# Tuglyfe squonk mod?



## Norman Anderson (27/8/18)

Morning all,

Has anyone used the Tuglyfe squonk mod? From reviesws on Youtube it looks good, but, what is the opinion of the daily squonkers out there? Anyone using it that can give some feedback?


----------



## OnePowerfulCorsa (27/8/18)

Norman Anderson said:


> Morning all,
> 
> Has anyone used the Tuglyfe squonk mod? From reviesws on Youtube it looks good, but, what is the opinion of the daily squonkers out there? Anyone using it that can give some feedback?



I saw reviews on this thing and it was a pretty big fail.


----------



## Norman Anderson (27/8/18)

OnePowerfulCorsa said:


> I saw reviews on this thing and it was a pretty big fail.


On what reasons did they say it is a big fail?


----------



## OnePowerfulCorsa (27/8/18)

Norman Anderson said:


> On what reasons did they say it is a big fail?



The internals being open and the adjustment knob.


----------



## franshorn (27/8/18)

that looks horrible. just checked a review on it. 

It's HUGE! Also the way the battery goes in, I can see you re wrapping batteries once a week.
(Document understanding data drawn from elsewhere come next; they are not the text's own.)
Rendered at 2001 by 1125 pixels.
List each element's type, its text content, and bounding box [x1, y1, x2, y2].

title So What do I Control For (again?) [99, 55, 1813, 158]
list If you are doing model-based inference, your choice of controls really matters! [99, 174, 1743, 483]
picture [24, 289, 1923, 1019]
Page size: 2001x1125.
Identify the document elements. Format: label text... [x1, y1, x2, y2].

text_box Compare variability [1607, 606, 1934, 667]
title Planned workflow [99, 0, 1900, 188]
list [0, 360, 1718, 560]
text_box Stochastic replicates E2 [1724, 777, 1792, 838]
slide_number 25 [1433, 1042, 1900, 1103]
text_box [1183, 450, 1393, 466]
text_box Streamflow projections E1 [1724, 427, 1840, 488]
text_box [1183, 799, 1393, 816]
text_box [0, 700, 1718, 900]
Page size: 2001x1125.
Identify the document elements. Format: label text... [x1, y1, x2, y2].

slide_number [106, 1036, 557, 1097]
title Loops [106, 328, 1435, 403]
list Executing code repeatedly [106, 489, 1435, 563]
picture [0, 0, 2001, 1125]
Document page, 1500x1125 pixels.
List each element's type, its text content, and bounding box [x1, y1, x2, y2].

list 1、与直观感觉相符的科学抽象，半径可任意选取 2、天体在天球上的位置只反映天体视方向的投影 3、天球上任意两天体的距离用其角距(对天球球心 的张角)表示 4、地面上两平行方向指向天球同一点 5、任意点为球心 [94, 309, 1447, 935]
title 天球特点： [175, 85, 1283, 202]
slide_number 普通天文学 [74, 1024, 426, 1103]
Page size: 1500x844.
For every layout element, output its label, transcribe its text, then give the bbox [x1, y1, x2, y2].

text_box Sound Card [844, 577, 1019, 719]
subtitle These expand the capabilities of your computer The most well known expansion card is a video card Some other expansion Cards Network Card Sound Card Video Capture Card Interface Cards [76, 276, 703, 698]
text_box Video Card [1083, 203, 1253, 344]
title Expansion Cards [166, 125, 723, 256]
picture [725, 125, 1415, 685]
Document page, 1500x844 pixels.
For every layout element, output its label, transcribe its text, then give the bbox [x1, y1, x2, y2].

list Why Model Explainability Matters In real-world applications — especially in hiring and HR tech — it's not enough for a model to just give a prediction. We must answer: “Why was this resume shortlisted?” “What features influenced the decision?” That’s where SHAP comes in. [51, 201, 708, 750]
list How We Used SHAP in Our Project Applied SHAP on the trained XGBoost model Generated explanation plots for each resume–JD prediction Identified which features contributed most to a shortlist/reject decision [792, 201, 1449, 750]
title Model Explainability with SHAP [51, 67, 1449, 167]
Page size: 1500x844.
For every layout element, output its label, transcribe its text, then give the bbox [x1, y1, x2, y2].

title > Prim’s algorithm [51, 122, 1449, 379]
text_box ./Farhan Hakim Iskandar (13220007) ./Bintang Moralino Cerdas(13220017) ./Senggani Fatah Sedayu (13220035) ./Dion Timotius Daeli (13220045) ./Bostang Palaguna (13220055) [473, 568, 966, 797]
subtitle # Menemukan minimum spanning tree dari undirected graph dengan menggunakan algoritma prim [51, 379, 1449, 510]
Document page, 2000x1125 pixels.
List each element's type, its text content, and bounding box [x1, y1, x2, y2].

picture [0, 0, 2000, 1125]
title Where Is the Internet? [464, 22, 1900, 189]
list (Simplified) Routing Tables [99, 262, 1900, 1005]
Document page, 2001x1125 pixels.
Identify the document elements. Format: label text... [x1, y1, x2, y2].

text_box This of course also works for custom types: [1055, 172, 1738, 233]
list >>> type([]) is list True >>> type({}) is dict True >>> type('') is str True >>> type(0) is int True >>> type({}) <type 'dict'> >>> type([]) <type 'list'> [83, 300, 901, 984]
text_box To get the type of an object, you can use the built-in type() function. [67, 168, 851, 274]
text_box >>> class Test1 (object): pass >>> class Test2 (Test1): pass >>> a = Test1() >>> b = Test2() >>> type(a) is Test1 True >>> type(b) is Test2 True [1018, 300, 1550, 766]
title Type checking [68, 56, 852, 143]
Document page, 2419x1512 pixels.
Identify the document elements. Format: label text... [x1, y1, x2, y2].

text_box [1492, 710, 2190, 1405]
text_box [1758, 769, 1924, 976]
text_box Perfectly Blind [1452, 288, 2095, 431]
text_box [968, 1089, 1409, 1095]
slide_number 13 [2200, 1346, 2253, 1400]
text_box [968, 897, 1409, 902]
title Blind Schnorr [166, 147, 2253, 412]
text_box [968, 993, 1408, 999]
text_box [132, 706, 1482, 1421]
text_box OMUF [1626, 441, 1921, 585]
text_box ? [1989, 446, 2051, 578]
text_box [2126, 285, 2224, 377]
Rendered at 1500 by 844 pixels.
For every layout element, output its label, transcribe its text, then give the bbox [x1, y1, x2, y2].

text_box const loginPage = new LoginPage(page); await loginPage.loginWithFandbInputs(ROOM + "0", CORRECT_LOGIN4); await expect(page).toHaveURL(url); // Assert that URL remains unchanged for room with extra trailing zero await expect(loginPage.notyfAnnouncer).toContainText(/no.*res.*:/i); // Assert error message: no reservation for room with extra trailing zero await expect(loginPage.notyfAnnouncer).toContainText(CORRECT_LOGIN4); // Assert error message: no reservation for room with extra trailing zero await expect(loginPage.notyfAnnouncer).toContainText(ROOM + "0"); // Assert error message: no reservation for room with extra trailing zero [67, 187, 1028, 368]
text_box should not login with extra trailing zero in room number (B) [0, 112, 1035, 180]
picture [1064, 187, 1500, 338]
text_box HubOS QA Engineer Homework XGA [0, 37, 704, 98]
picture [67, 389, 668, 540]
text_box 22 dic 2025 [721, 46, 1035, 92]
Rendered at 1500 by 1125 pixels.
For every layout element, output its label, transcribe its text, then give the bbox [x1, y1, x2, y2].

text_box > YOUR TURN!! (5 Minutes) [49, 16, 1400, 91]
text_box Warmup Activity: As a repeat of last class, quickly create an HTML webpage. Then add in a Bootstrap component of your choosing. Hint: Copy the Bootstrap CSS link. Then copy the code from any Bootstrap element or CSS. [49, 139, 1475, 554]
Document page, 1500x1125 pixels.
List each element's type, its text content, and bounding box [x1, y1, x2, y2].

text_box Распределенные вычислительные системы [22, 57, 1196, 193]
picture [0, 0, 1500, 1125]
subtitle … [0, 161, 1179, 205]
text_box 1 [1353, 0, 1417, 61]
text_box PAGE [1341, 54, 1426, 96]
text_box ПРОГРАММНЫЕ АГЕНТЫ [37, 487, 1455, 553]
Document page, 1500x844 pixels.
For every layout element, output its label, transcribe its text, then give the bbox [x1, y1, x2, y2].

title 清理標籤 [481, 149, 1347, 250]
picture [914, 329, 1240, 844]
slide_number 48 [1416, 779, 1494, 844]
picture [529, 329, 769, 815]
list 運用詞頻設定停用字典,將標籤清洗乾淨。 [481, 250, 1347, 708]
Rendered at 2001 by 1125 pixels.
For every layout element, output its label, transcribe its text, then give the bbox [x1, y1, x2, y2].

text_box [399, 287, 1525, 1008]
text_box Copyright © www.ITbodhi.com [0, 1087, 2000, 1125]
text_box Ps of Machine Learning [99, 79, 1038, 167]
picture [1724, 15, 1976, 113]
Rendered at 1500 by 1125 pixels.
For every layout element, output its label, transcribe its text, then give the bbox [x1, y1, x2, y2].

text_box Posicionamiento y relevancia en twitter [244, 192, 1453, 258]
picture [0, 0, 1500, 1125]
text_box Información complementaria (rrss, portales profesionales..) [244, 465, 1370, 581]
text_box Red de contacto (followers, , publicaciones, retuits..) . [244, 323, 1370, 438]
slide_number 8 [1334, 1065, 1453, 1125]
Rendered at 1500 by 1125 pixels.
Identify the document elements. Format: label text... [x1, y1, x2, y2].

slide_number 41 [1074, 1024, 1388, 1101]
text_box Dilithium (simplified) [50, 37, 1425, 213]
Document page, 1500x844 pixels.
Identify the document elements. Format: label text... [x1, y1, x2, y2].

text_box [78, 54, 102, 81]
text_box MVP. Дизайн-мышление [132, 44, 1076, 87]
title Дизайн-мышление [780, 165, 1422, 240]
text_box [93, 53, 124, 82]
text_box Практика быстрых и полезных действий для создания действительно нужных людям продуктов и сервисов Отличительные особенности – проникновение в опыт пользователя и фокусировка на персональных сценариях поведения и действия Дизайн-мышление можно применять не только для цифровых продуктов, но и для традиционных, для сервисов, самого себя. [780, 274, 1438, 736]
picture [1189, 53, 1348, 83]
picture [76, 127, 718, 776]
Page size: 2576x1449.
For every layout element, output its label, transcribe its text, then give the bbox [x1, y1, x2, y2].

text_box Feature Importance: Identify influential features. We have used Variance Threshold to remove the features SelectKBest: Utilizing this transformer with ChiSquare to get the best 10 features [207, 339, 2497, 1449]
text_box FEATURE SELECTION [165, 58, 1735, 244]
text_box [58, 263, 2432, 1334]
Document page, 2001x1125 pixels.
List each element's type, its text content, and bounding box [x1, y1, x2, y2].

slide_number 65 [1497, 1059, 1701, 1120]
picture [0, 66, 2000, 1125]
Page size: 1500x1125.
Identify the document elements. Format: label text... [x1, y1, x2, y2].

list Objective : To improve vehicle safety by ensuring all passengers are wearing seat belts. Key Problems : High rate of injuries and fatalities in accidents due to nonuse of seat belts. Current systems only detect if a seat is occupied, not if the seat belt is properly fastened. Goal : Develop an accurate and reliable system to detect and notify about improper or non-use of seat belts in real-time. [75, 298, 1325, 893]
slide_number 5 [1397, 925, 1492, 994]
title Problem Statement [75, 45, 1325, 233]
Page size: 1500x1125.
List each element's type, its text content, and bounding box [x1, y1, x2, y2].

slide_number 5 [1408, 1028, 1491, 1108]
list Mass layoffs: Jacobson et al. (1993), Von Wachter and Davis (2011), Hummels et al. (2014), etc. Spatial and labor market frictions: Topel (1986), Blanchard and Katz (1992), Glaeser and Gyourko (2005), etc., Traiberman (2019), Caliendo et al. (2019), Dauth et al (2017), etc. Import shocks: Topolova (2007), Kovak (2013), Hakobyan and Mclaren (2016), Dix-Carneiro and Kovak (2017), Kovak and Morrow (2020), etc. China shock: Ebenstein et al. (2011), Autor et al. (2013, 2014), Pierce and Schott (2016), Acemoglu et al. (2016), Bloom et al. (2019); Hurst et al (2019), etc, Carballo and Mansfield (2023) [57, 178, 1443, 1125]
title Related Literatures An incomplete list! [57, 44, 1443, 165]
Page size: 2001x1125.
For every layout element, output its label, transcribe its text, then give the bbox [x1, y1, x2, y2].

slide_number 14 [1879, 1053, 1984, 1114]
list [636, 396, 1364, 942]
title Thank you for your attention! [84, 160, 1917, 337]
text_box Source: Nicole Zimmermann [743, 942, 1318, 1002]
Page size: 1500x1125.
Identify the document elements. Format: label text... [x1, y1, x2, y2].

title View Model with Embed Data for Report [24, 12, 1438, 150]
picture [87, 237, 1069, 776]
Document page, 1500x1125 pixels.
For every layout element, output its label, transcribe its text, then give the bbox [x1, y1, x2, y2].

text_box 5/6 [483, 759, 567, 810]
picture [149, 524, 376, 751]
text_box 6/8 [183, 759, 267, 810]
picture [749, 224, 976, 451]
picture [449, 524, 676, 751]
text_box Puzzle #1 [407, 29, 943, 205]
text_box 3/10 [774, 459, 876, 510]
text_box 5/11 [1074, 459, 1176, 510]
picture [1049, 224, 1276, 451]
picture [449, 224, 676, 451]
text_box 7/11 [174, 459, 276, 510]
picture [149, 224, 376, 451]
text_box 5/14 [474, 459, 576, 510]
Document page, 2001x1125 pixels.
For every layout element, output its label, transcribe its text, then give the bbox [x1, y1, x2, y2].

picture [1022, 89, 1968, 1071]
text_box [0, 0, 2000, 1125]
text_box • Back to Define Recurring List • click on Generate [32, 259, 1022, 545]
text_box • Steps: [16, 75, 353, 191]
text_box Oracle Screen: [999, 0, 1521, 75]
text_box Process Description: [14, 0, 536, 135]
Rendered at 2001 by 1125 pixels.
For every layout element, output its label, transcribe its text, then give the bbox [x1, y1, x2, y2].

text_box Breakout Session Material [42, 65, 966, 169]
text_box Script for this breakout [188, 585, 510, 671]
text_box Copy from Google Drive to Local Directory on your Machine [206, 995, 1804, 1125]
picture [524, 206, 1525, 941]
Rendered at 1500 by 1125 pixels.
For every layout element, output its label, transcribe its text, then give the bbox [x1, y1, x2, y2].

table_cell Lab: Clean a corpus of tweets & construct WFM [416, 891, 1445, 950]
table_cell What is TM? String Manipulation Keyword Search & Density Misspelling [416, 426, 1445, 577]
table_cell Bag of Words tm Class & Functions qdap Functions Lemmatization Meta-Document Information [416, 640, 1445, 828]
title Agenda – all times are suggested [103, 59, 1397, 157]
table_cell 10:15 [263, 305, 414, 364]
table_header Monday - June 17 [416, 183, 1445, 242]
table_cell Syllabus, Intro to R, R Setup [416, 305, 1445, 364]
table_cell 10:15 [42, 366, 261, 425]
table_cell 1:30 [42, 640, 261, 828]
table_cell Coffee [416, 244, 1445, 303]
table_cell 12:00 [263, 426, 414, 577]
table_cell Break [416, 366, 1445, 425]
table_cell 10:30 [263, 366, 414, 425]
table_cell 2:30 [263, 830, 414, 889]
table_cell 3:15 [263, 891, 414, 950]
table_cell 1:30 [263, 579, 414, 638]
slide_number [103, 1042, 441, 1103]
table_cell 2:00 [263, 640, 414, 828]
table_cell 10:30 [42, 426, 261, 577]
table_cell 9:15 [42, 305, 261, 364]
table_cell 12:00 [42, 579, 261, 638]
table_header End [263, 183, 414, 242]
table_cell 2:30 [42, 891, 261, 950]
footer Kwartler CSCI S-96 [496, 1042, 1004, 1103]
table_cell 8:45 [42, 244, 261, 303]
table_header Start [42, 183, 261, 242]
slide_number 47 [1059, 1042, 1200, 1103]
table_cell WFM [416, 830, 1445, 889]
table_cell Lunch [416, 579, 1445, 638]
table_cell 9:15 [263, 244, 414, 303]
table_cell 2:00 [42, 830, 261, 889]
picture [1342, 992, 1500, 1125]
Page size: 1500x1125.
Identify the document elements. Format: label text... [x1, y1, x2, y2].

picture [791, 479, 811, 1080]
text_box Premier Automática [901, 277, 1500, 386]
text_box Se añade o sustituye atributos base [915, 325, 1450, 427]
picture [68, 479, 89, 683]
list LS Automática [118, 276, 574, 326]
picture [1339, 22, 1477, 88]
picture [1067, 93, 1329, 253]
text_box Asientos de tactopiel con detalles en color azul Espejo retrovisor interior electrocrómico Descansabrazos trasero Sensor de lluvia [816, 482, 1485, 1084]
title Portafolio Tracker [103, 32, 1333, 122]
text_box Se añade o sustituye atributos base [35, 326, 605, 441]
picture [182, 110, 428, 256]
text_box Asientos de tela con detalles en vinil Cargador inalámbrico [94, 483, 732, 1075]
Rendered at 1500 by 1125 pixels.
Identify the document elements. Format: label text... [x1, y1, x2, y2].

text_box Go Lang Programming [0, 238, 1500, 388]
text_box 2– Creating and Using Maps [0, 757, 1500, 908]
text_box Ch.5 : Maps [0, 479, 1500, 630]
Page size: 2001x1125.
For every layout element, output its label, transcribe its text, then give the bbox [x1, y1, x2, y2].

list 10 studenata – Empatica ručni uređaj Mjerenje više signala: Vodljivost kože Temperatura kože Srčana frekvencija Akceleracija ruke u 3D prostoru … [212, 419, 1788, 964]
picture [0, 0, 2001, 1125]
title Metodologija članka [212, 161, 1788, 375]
Nee wat to me it seems heavily overpriced for what it is.

Reactions: Like 1


----------



## OnePowerfulCorsa (27/8/18)

franshorn said:


> that looks horrible. just checked a review on it.
> 
> It's HUGE! Also the way the battery goes in, I can see you re wrapping batteries once a week.
> 
> Nee wat to me it seems heavily overpriced for what it is.



It is actually rather cheap here in SA, guessing because it did not sell well anywhere else.


----------



## BATMAN (27/8/18)

I personally feel that suppliers are under the impression that if an item does well,that it can always be continued.

For example,the tugboat was good-but who ever said that a tug squonk would be good is beyond me

Reactions: Agree 1


----------